7.19.2016

Ovulation Motivation


Can I just say, once again, baby makin time is EXCELLENT clothes makin time? You might remember my "flow chart" from a few years back, in which I quite scientifically explain the link between ovulation and uber sewjo levels of creation. No? It's over here. SO FACT-Y. (I'd put the graphic up again, but there's a misplaced apostrophe that bugs the shizz outta me.)

Appropriately, this month, I used that glorious fertile window for makin unmentionables. I was like an idiot savant, churning out free cut tanklets and bralets. When I danced around the living room after realizing my ample bosom didn't require darts, Ruggy gave his resounding approval: F#@! A DART. This quickly became the mantra for the weekend. And god help me...I went so far as to put together a bag of supplies for the making of THONGS. In my opinion, you've really hit ninja levels of sewing addiction when you're making thongs. (Especially when you swore up and down you'd never make underwear. Or jeans.)

■ TASK 1
According to the sewing blog post, what did the writer use this month's fertile window to make?
■ TASK 2
Summarize the sewing blog post in two sentences.
■ TASK 3
Please write the next part of the sewing blog post, starting after its final paragraph.

■ DATA EXTRACT

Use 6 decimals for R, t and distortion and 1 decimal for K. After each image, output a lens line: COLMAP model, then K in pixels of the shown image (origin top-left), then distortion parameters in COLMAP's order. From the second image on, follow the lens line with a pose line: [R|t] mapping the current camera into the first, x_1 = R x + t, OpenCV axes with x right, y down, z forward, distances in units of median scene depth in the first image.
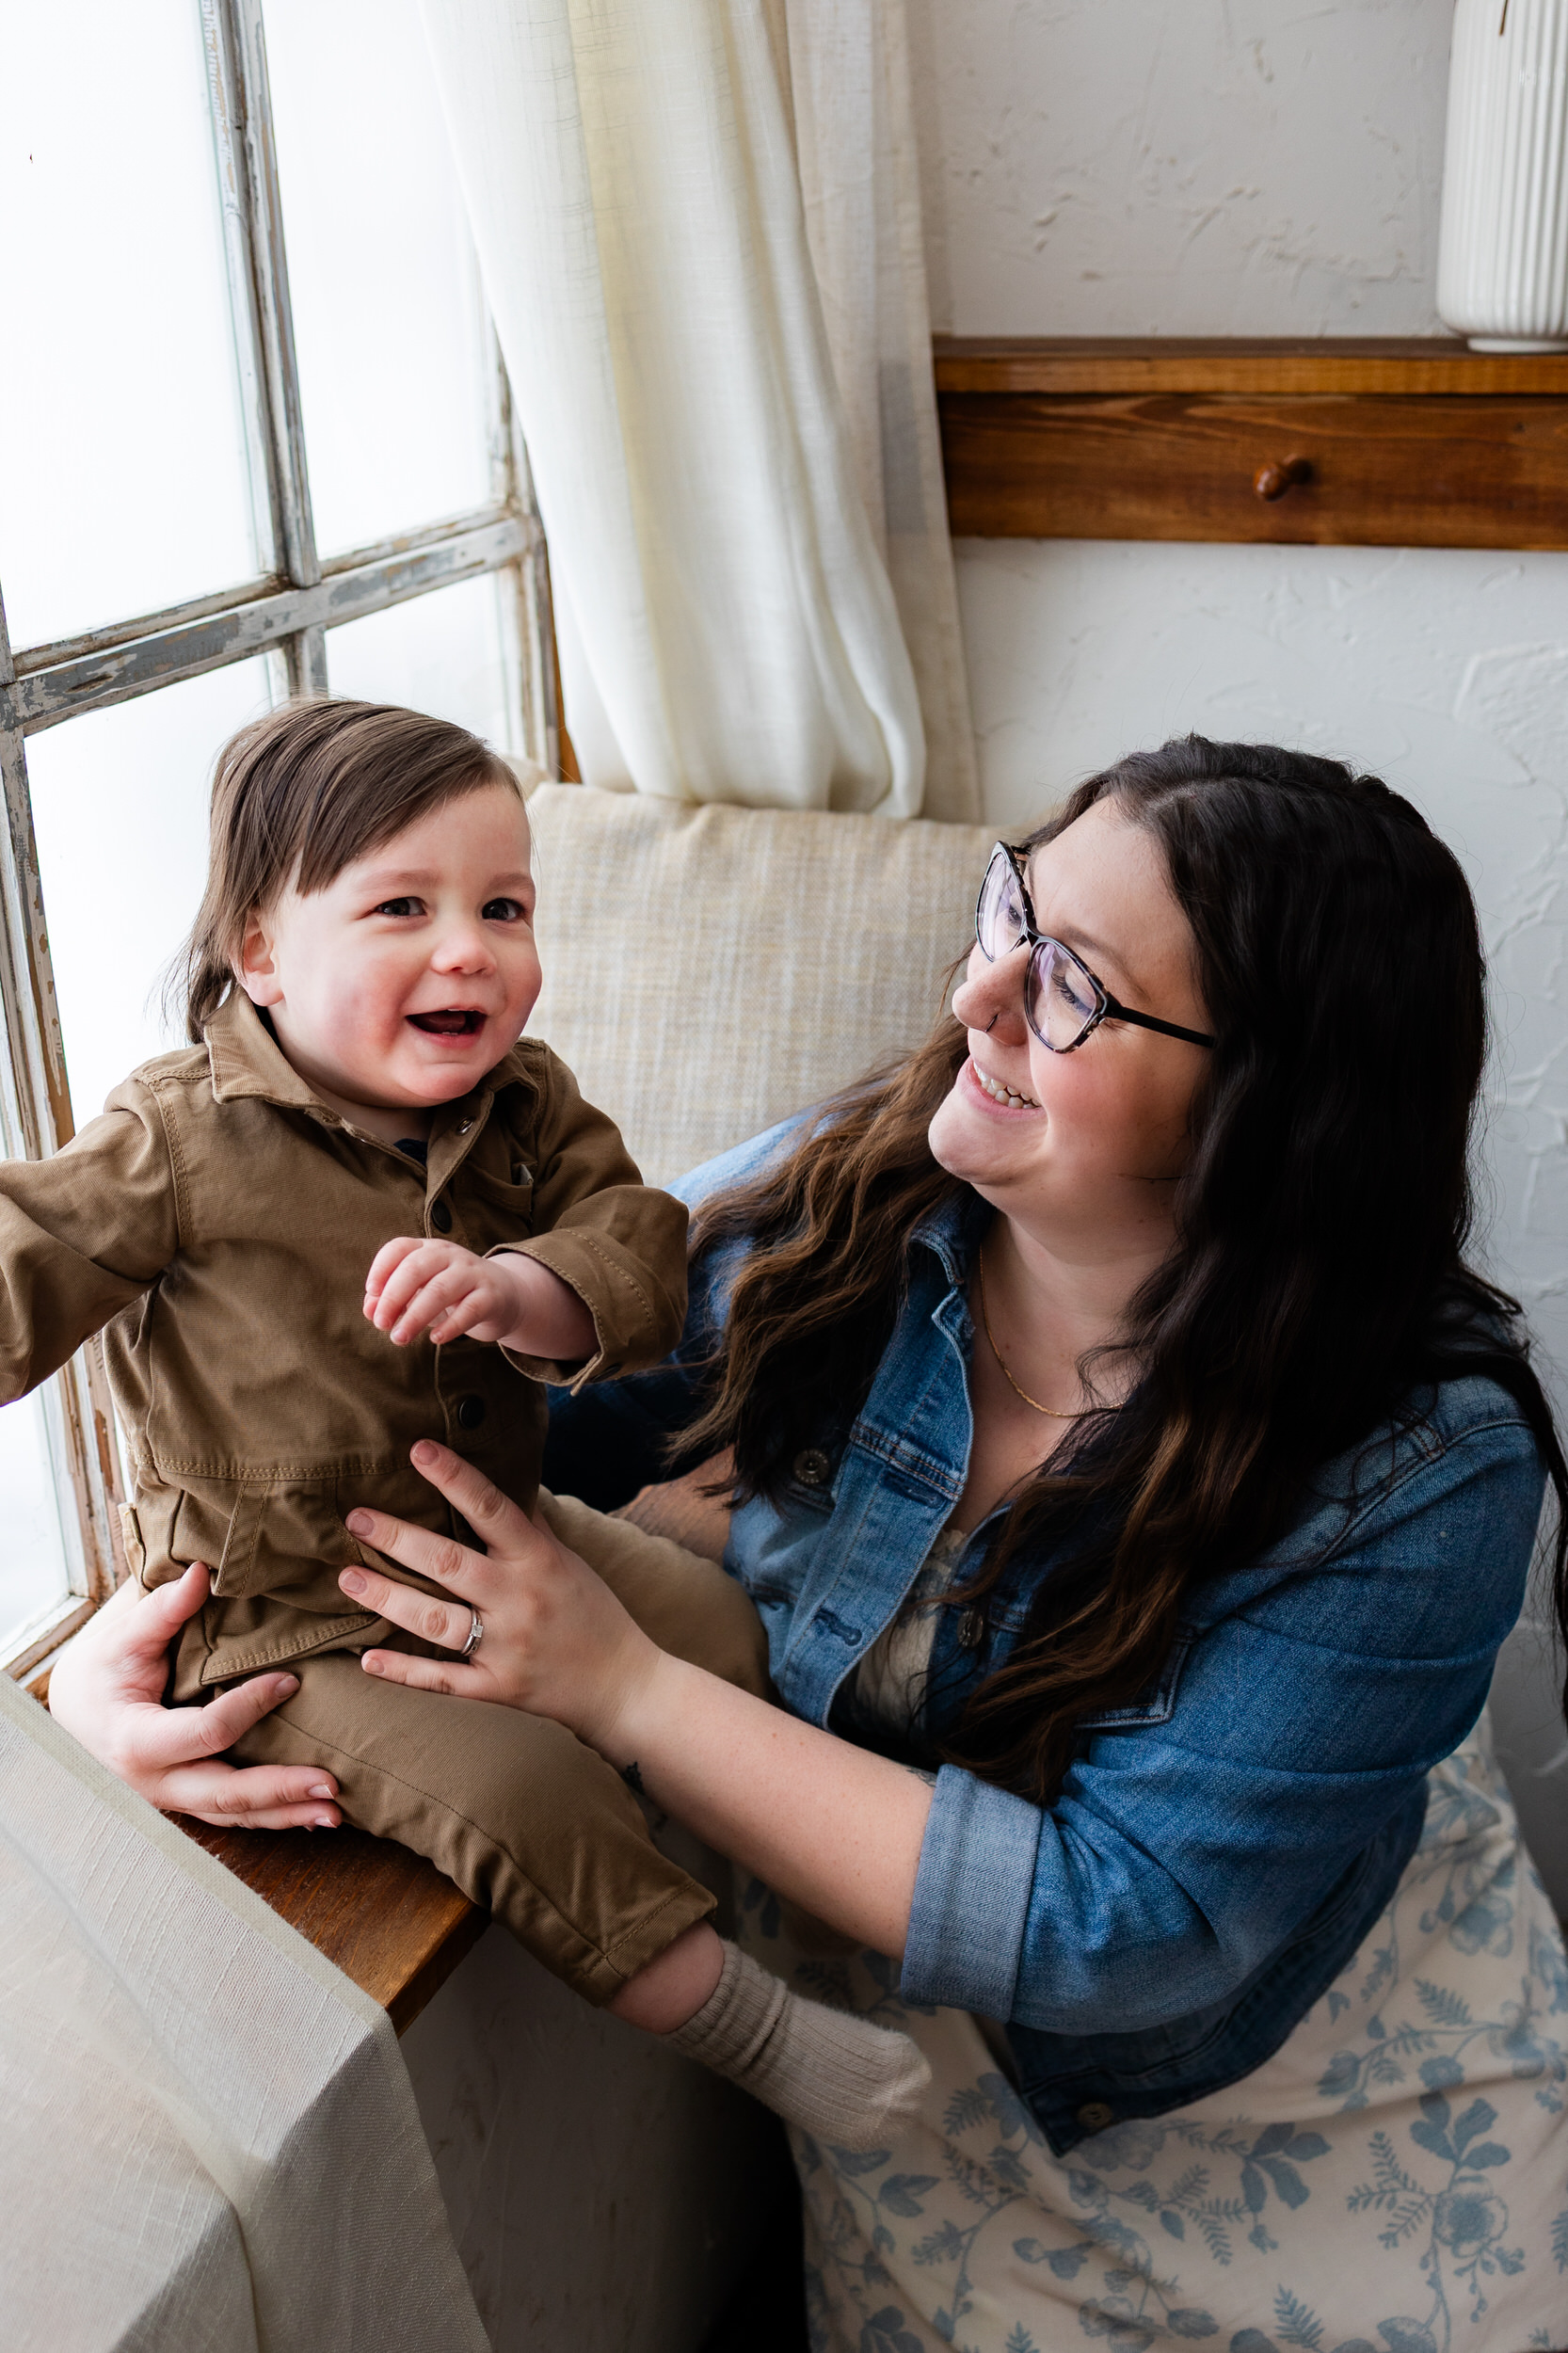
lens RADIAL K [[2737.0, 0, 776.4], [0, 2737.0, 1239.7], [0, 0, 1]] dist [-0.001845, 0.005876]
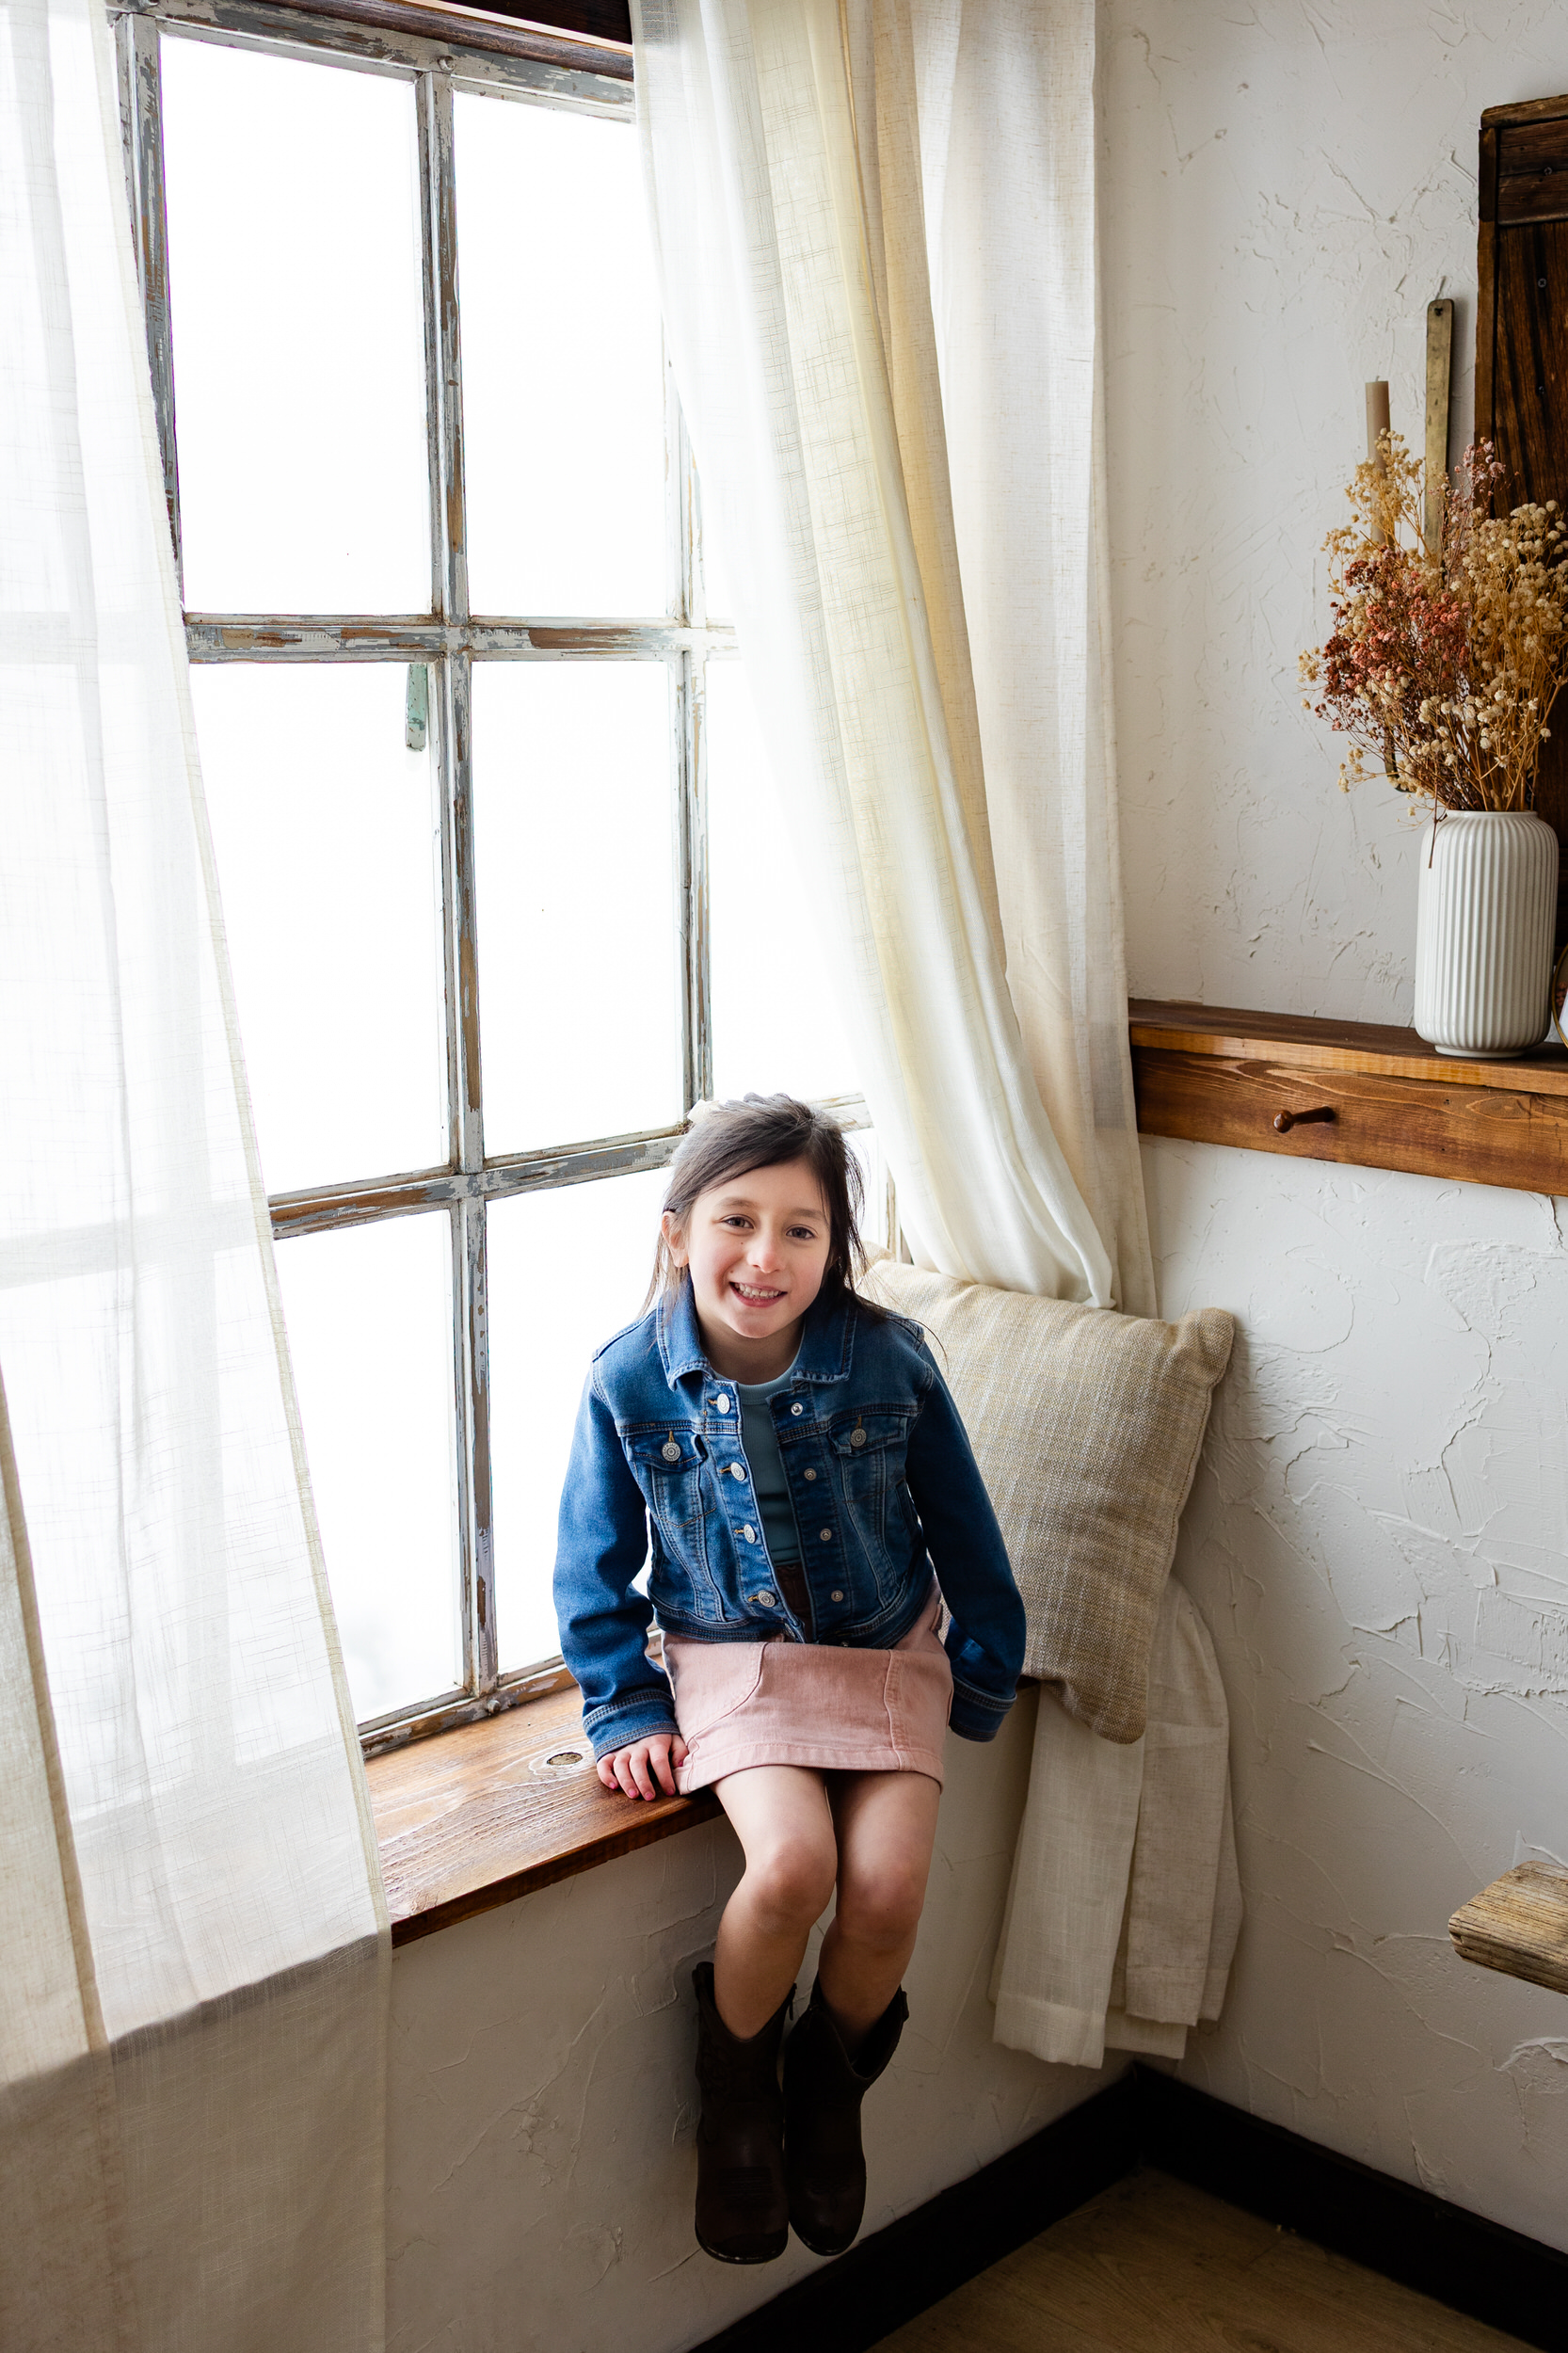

■ ANSWER SPACE 1
Unmentionables: free cut tanklets and bralets.

■ ANSWER SPACE 2
The writer repeats the claim that baby-making time is excellent clothes-making time and points to an earlier "flow chart" linking ovulation to high levels of sewing creativity. This month the writer used that fertile window to churn out free cut tanklets and bralets, and even put together a bag of supplies for making thongs.

■ ANSWER SPACE 3
I used the rest of my creation juice to make a free cut maxi dress, "spring" clean the storage area, and organize my very generous half of the closet. After all, I can't put my new pretties in the undies drawer alongside unused, underwired torture chambers. (Y'all, I hate underwires. And no, you can't make me wear them.)

(Apparently every paragraph of this post ends in a parenthetical.)

What's the thing (or thong) you thought you'd never sew?

28 comments:

  1. YES! I can't believe I'm reading this...this is so exactly me. Not for sewing so much as at work. I've always been leery of hormonal birth control because it messes with my flow in more ways than one. Thanks for putting that out there!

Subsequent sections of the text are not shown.